A Europa precisa de uma estratégia de crescimento de curto prazo para complementar o pacote de auxílio financeiro e os planos de consolidação fiscal
Evitou-se o desmoronamento financeiro na Europa - por ora. O futuro da União Europeia e o destino da região do euro, no entanto, ainda estão incertos. A Europa estará condenada a anos de obscuridade e intermináveis recriminações mútuas sobre "quem sabotou o projeto europeu", se não encontrar em breve uma forma de reativar a economia do continente.
Tendo sofrido um colapso econômico em 2009 mais profundo que o dos Estados Unidos, a economia da Europa encaminha-se a uma recuperação muito mais lenta - se é que podemos chamá-la de recuperação. O Fundo Monetário Internacional (FMI) prevê que a região do euro se expandirá apenas 1% neste ano e 1,5% em 2011, em comparação às taxas projetadas para os EUA, de 3,1% e 2,6%. Até o Japão, em grave depressão desde os anos 90, deverá expandir-se mais que a Europa.
O crescimento europeu é limitado por problemas de endividamento e pelas contínuas preocupações quanto à solvência da Grécia e outros países da União Europeia (UE) altamente endividados. À medida que o setor privado tenta se desalavancar e reconstruir seus balanços patrimoniais, a demanda por investimentos e o consumo ruíram, derrubando com eles a produção. Até agora, os líderes europeus não ofereceram soluções para a questão do crescimento, a não ser apertar o cinto.
A lógica parece ser que o crescimento requer confiança dos mercados, o que por sua vez requer fortalecimento fiscal. Nas palavras de Angela Merkel, o "crescimento não pode vir à custa de altos déficits orçamentários estatais".
Tentar reparar déficits orçamentários em meio ao colapso da demanda doméstica, no entanto, agrava os problemas, em vez de amenizá-los. Uma economia em retração faz com que as dívidas públicas e privadas pareçam menos sustentáveis, o que não faz nada pela confiança do mercado.
De fato, coloca em movimento um ciclo vicioso. Quando piores as perspectivas de crescimento, maiores são a correção fiscal e desalavancagem necessárias para convencer os mercados de sua solvência. Quanto maiores a correção fiscal e a desalavancagem do setor privado, piores são as perspectivas de crescimento. A melhor forma de livrar-se de dívidas (com exceção da inadimplência) é expandir-se.
A Europa precisa, portanto, de uma estratégia de crescimento de curto prazo para suplementar seu pacote de auxílio financeiro e seus planos de consolidação fiscal. O maior obstáculo para colocar tal estratégia em prática é a maior economia da UE e sua suposta líder: a Alemanha.
Apesar de suas contas externas e fiscais mostrarem solidez, a Alemanha resiste aos pedidos para ampliar ainda mais sua demanda doméstica. Sua política fiscal vem sendo expansionista, mas não chega nem perto do grau verificado nos EUA. O déficit fiscal estrutural da Alemanha aumentou em 3,8 pontos porcentuais do Produto Interno Bruto (PIB) desde 2007, em comparação aos 6,1 pontos porcentuais dos EUA.

INSTRUÇÕES DO EXERCÍCIO:
1. De acordo com o trecho sobre a economia europeia, por que tentar reparar déficits orçamentários em meio ao colapso da demanda doméstica agrava os problemas? Responda em uma a três frases.
2. Indique se cada afirmação abaixo está de acordo com o trecho sobre a economia europeia, respondendo sim ou não e citando as palavras do trecho que decidem a questão: (a) O FMI prevê que a região do euro crescerá 1,5% em 2011. (b) O colapso econômico da Europa em 2009 foi menos profundo que o dos Estados Unidos. (c) Desde 2007, o déficit fiscal estrutural da Alemanha aumentou mais que o dos EUA.
3. Dê prosseguimento ao trecho sobre a economia europeia, começando logo após a última frase apresentada.

Dados extraídos de uma coleção:
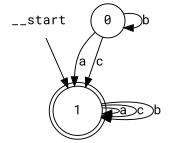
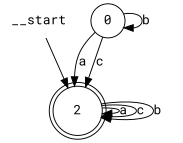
  digraph {
    fontname="Roboto Mono"
    node [fontname="Roboto Mono"]
    edge [fontname="Roboto Mono"]
    __start [shape=none]
-   n2 [label=1 shape=doublecircle]
+   n2 [label=2 shape=doublecircle]
    n3 [label=0 shape=circle]
    __start -> n2
    n2 -> n2 [label=a]
    n2 -> n2 [label=c]
    n2 -> n2 [label=b]
    n3 -> n2 [label=a]
    n3 -> n2 [label=c]
    n3 -> n3 [label=b]
  }
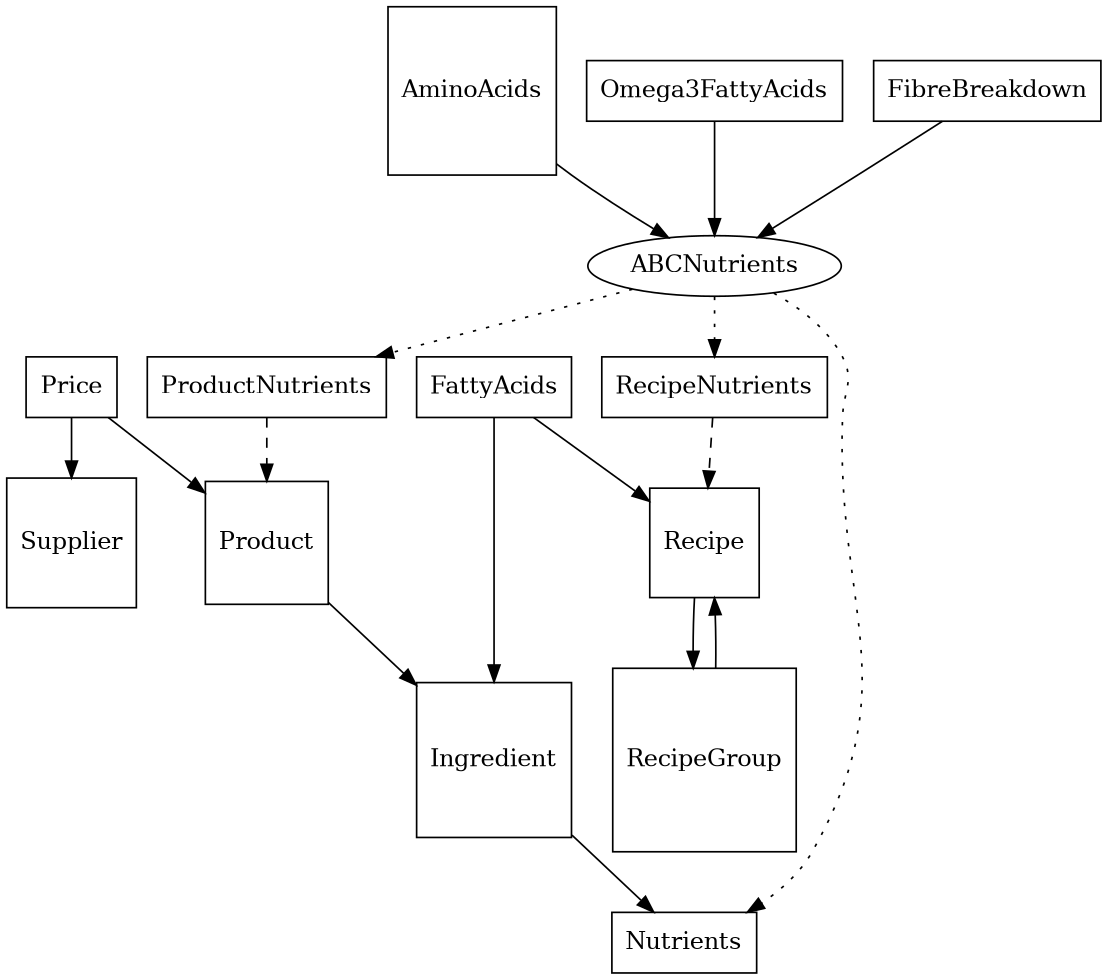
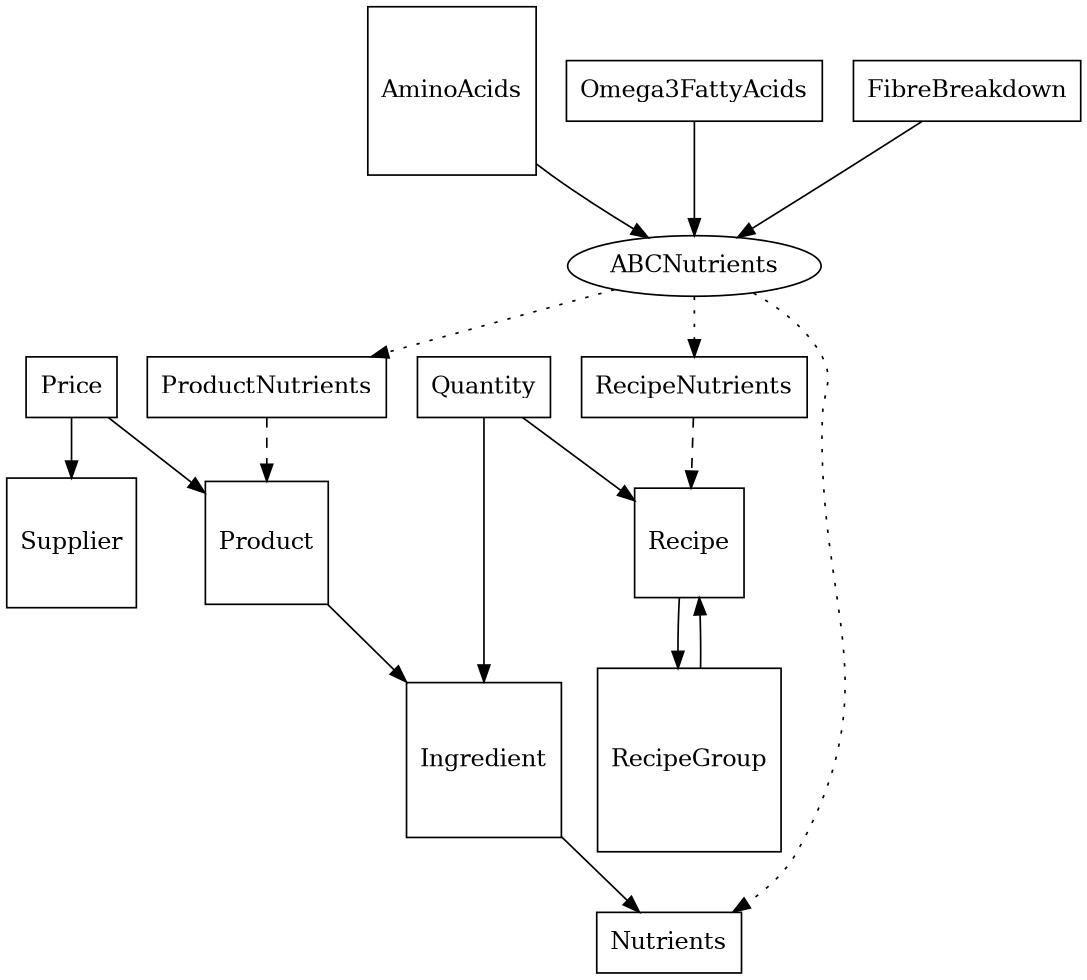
  digraph {
    node [shape=box]
    Ingredient [shape=square]
    Nutrients
    AminoAcids [shape=square]
    ABCNutrients [shape=""]
    ProductNutrients
    RecipeNutrients
    Omega3FattyAcids
    FibreBreakdown
    Product [shape=square]
    Price
    Supplier [shape=square]
    Recipe [shape=square]
    RecipeGroup [shape=square]
-   Quantity [label=FattyAcids]
+   Quantity
    subgraph sub_1 {
      Ingredient
      Nutrients
      AminoAcids
      ABCNutrients
      ProductNutrients
      RecipeNutrients
      Omega3FattyAcids
      FibreBreakdown
    }
    subgraph sub_2 {
      Ingredient
      ProductNutrients
      Product
      Price
      Supplier
    }
    subgraph sub_3 {
      Ingredient
      RecipeNutrients
      Recipe
      RecipeGroup
      Quantity
    }
    Ingredient -> Nutrients
    AminoAcids -> ABCNutrients
    ABCNutrients -> Nutrients [style=dotted]
    ABCNutrients -> ProductNutrients [style=dotted]
    ABCNutrients -> RecipeNutrients [style=dotted]
    ProductNutrients -> Product [style=dashed]
    RecipeNutrients -> Recipe [style=dashed]
    Omega3FattyAcids -> ABCNutrients
    FibreBreakdown -> ABCNutrients
    Product -> Ingredient
    Price -> Product
    Price -> Supplier
    Recipe -> RecipeGroup
    RecipeGroup -> Recipe
    Quantity -> Ingredient
    Quantity -> Recipe
  }
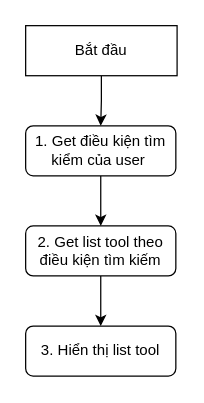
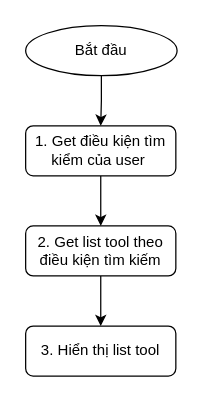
  <mxCell id="0" />
  <mxCell id="1" parent="0" />
  <mxCell id="2" style="edgeStyle=orthogonalEdgeStyle;rounded=0;orthogonalLoop=1;jettySize=auto;html=1;exitX=0.5;exitY=1;exitDx=0;exitDy=0;entryX=0.5;entryY=0;entryDx=0;entryDy=0;" edge="1" parent="1" source="3" target="7"><mxGeometry relative="1" as="geometry" /></mxCell>
  <mxCell id="3" value="1. Get điều kiện tìm kiểm của user&amp;nbsp;" style="rounded=1;whiteSpace=wrap;html=1;fontSize=12;glass=0;strokeWidth=1;shadow=0;" parent="1" vertex="1"><mxGeometry x="20" y="100" width="120" height="40" as="geometry" /></mxCell>
  <mxCell id="4" style="edgeStyle=orthogonalEdgeStyle;rounded=0;orthogonalLoop=1;jettySize=auto;html=1;exitX=0.5;exitY=1;exitDx=0;exitDy=0;entryX=0.5;entryY=0;entryDx=0;entryDy=0;" edge="1" parent="1" source="5" target="3"><mxGeometry relative="1" as="geometry" /></mxCell>
- <mxCell id="5" value="Bắt đầu" style="whiteSpace=wrap;html=1;rounded=0;" vertex="1" parent="1"><mxGeometry x="20" y="20" width="121" height="40" as="geometry" /></mxCell>
+ <mxCell id="5" value="Bắt đầu" style="ellipse;whiteSpace=wrap;html=1;" vertex="1" parent="1"><mxGeometry x="20" y="20" width="121" height="40" as="geometry" /></mxCell>
  <mxCell id="6" style="edgeStyle=orthogonalEdgeStyle;rounded=0;orthogonalLoop=1;jettySize=auto;html=1;exitX=0.5;exitY=1;exitDx=0;exitDy=0;" edge="1" parent="1" source="7" target="8"><mxGeometry relative="1" as="geometry" /></mxCell>
  <mxCell id="7" value="2. Get list tool theo điều kiện tìm kiếm" style="rounded=1;whiteSpace=wrap;html=1;fontSize=12;glass=0;strokeWidth=1;shadow=0;" vertex="1" parent="1"><mxGeometry x="20" y="180" width="120" height="40" as="geometry" /></mxCell>
  <mxCell id="8" value="3. Hiển thị list tool" style="rounded=1;whiteSpace=wrap;html=1;fontSize=12;glass=0;strokeWidth=1;shadow=0;" vertex="1" parent="1"><mxGeometry x="20" y="260" width="120" height="40" as="geometry" /></mxCell>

RESPOSTAS EM ORDEM:
1. Uma economia em retração faz com que as dívidas públicas e privadas pareçam menos sustentáveis. Isso não faz nada pela confiança do mercado, de modo que o ajuste agrava os problemas em vez de amenizá-los.

2.
(a) Sim: "O Fundo Monetário Internacional (FMI) prevê que a região do euro se expandirá apenas 1% neste ano e 1,5% em 2011".
(b) Não: "Tendo sofrido um colapso econômico em 2009 mais profundo que o dos Estados Unidos".
(c) Não: "O déficit fiscal estrutural da Alemanha aumentou em 3,8 pontos porcentuais do Produto Interno Bruto (PIB) desde 2007, em comparação aos 6,1 pontos porcentuais dos EUA".

3.
O que torna isso perverso é que a Alemanha possui um superávit em conta corrente imenso. Projetado em 5,5% do PIB neste ano, o superávit não fica muito atrás do chinês, de 6,2%. A Alemanha, portanto, precisa agradecer aos países deficitários, como os EUA ou, na Europa, a Espanha e Grécia, por apoiarem as indústrias alemãs; e evitar uma alta ainda maior de seu índice de desemprego. Para uma economia rica que supostamente deveria contribuir para estabilidade econômica mundial, a Alemanha não apenas vem deixando de fazer sua parte, como pega carona à custa das economias de outros países.
São os parceiros comerciais da Alemanha na região do euro, especialmente países duramente atingidos, como a Grécia e Espanha, que arcam com a maior parte dos custos. Os déficits em conta corrente combinados desses países são quase exatamente iguais ao superávit da Alemanha. (A conta corrente agregada da região do euro com o resto do mundo está equilibrada.)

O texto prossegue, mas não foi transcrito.